# Oil drip from refrigerator door



## DangerMouse (Jul 17, 2008)

Oil? That IS weird..... I'd take a frying pan, warm it up (not red-hot!) on the stove a little, then capture a drop and see if it evaporates or not. Does it have any smell?

DM


----------



## Sellwithnic (Dec 17, 2010)

DangerMouse said:


> Oil? That IS weird..... I'd take a frying pan, warm it up (not red-hot!) on the stove a little, then capture a drop and see if it evaporates or not. Does it have any smell?
> 
> DM


Your compressor is leaking


----------



## AllanJ (Nov 24, 2007)

Are you sure the oil is coming from the door as opposed to leaking out of the body of the refrigerator and down the hinge and along the underside of the door?

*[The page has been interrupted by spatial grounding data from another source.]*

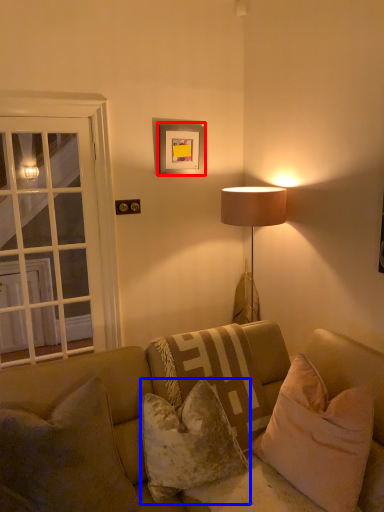
Question: Among these objects, which one is farthest to the camera, picture frame (highlighted by a red box) or pillow (highlighted by a blue box)?

Choices:
 (A) picture frame
 (B) pillow

Answer: (A)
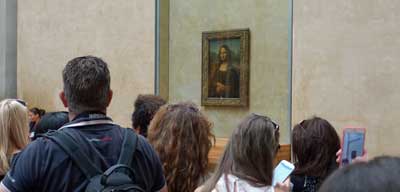
Find the location of a particular element. This screenshot has height=192, width=400. two sides to beige wall is located at coordinates 116,45, 336,38.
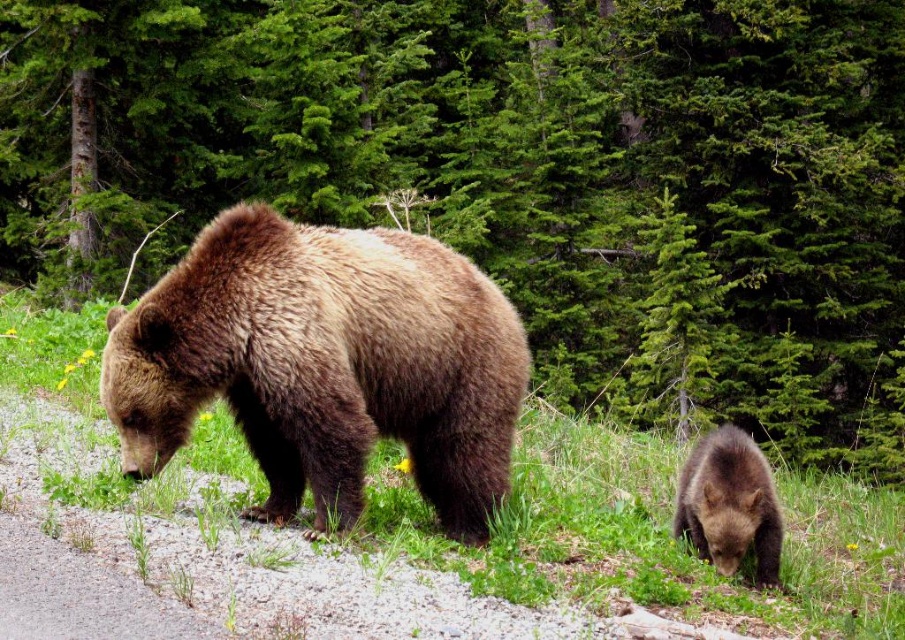
Is green soft grass at center positioned in front of brown furry bear at lower right?

Yes, green soft grass at center is in front of brown furry bear at lower right.

Which is above, green soft grass at center or brown furry bear at lower right?

Positioned higher is green soft grass at center.

Image resolution: width=905 pixels, height=640 pixels. Find the location of `green soft grass at center`. green soft grass at center is located at coordinates (653, 532).

What are the coordinates of `green soft grass at center` in the screenshot? It's located at (653, 532).

Is brown furry bear at center thinner than brown furry bear at lower right?

No, brown furry bear at center is not thinner than brown furry bear at lower right.

Can you confirm if brown furry bear at center is taller than brown furry bear at lower right?

Correct, brown furry bear at center is much taller as brown furry bear at lower right.

Is point (515, 369) behind point (746, 483)?

No, (515, 369) is in front of (746, 483).

What are the coordinates of `brown furry bear at center` in the screenshot? It's located at (324, 364).

Is point (157, 348) more distant than point (805, 634)?

No.

Between point (383, 236) and point (576, 572), which one is positioned behind?

The point (383, 236) is behind.

I want to click on brown furry bear at center, so click(x=324, y=364).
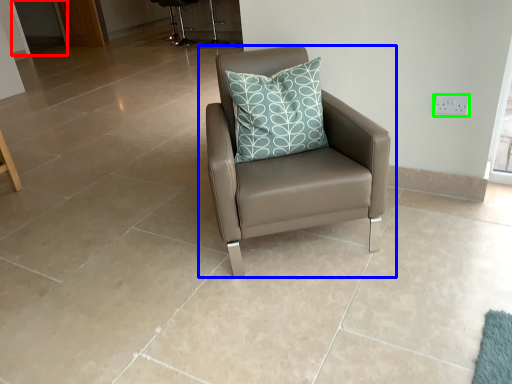
Question: Which object is the closest to the screen door (highlighted by a red box)? Choose among these: chair (highlighted by a blue box) or electric outlet (highlighted by a green box).

Choices:
 (A) chair
 (B) electric outlet

Answer: (A)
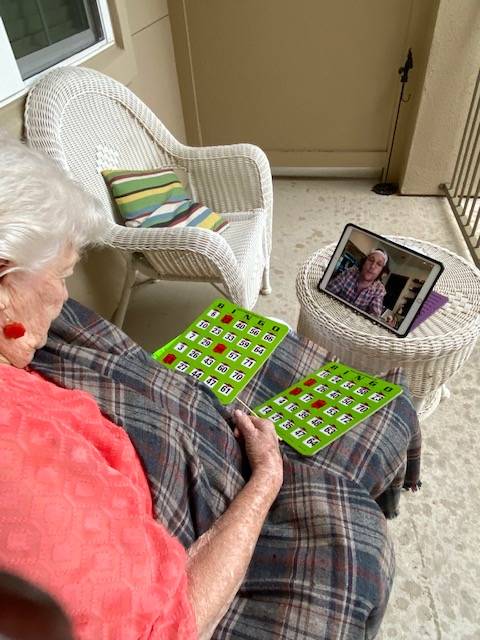
Find the location of `plaid blanket`. plaid blanket is located at coordinates (152, 413).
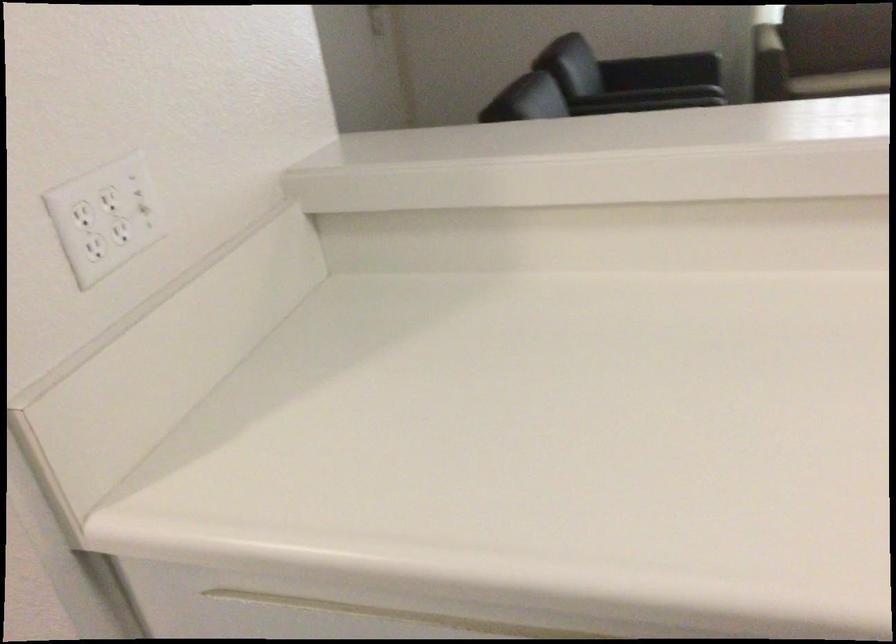
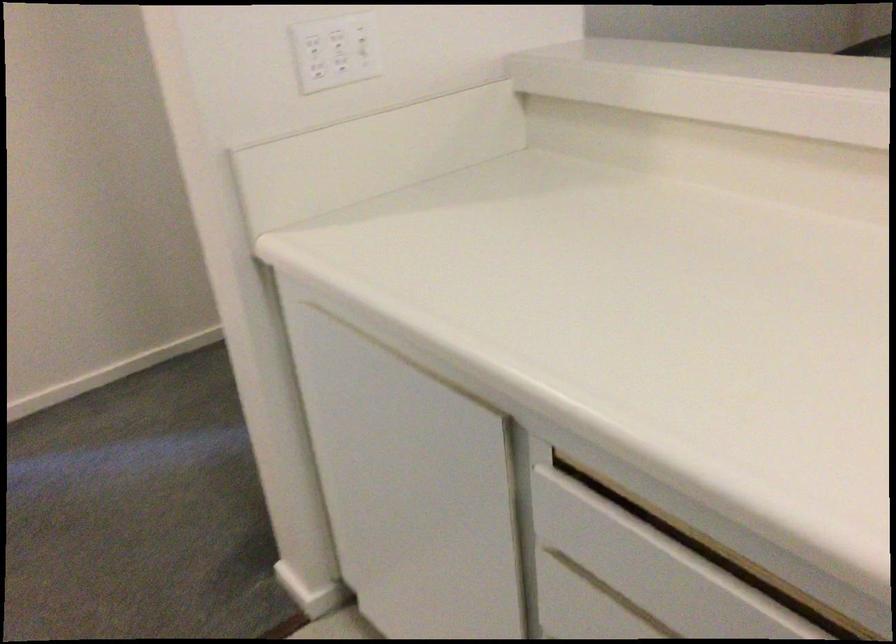
The point at (90, 259) is marked in the first image. Where is the corresponding point in the second image?

(312, 77)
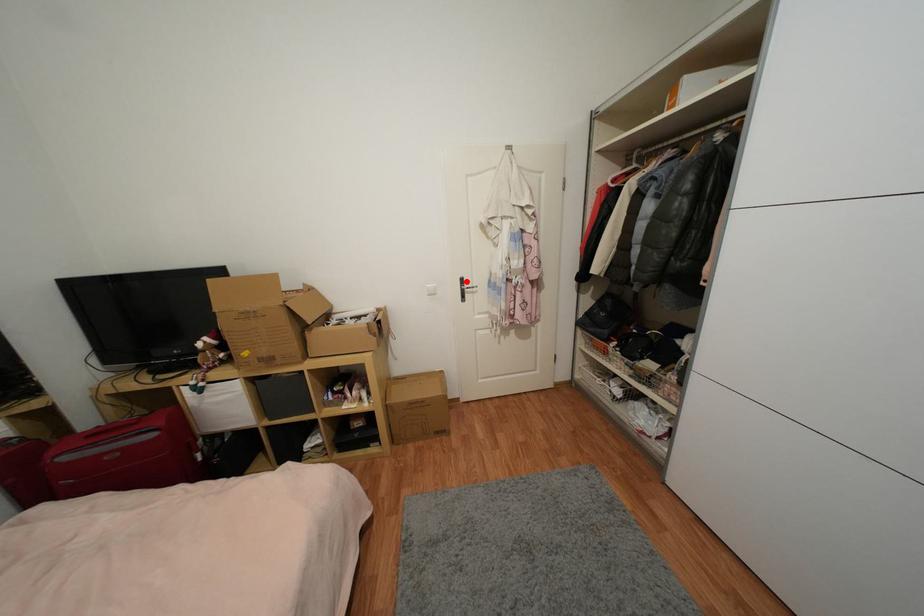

Bottle of cooking oil in the door rack is leaking?


----------



## HVAC_NW (Oct 15, 2007)

Alan Lenk said:


> I have a strange oil drip from the corner of my refrig door. At first I thought it was coming from a spill inside but its not. It's like a clear oil and makes a small puddle each day. I didn't think there would be any oil used inside the door unless it might be used as an insulation of some type, but that doesn't seem logical. Any ideas what this could be and how to fix it?


There is a high side loop going along the freezer door frame to prevent the door from freezing on. I'm not sure if its done for the refrigerator part. If it springs a leak, the refrigerant along with oil will come out, although it will stop working if its leaking. 

If still cools, its coming from something else.


----------